• WORK TO BE COMPLETED: According to the investigator scientist profile, at which university did Mícheál complete his BSc thesis?

• EXCERPT PROVIDED:
========

Investigator Scientist
Current work and interests
Mícheál is a visiting worker at the MRC Epidemiology Unit, and is currently involved in projects relating to bone health and various life stages including pregnancy and lactation, childhood growth, and musculoskeletal aging in both the UK and The Gambia. This work has involved facilitating and the collection of anthropometric, and bone densitometry data in addition to the auditing, analysis, and interpretation of DXA, pQCT, and HR-pQCT bone image data
In addition to Nutrition and Bone Health Research Group work in The Gambia, he has also been involved in the Sub-Saharan African MuSculOskeletal Network (SAMSON) through which he has been involved in capacity building workshops in Zimbabwe and supporting South African colleagues in the analysis of pQCT data.
Research Interests:
- Nutrition and bone health
- Nutrition and bone research in LMIC
- Ethnic differences in bone phenotype
- Musculoskeletal ageing
- Calcium economy during pregnancy and lactation
- Bone imaging
- Peripheral QCT
- High Resolution pQCT
Background and experience
Mícheál initially studied Human Nutrition and Dietetics at Dublin Institute of Technology and Trinity College Dublin, during which he completed his BSc. thesis at the University of Gothenburg (Erasmus Programme) looking at vitamin D in late pregnancy and HR-pQCT bone outcome measures postpartum. He was an Investigator Scientist in the former MRC Nutrition and Bone Health Research (NBH) Group led by Professor Ann Prentice.
During his PhD at the University of Cambridge his research focused primarily on quantifying pregnancy-induced bone mineral mobilisation using peripheral qualitative computed tomography (pQCT) bone imaging techniques. This involved the longitudinal analysis of bone densitometry data from two discrete populations: A rural subsistence farming community in The Gambia from whom pQCT data had been previously collected; A Cambridge based cohort of pregnant women and healthy non-pregnant non-lactating controls from whom pQCT and HR-pQCT data were prospectively collected.

========

• PROVIDED DATA:
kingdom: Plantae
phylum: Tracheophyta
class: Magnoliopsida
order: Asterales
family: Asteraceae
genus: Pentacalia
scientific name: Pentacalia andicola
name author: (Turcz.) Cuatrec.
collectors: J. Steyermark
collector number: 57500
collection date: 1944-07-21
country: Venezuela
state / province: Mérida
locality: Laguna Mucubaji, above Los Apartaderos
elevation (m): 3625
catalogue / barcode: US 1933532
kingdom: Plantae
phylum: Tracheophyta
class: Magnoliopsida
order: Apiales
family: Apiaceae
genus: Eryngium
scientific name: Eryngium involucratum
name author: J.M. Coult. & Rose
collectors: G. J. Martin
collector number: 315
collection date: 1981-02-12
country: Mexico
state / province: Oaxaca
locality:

========

• SOLUTION FOR THIS PROBLEM: The University of Gothenburg, under the Erasmus Programme.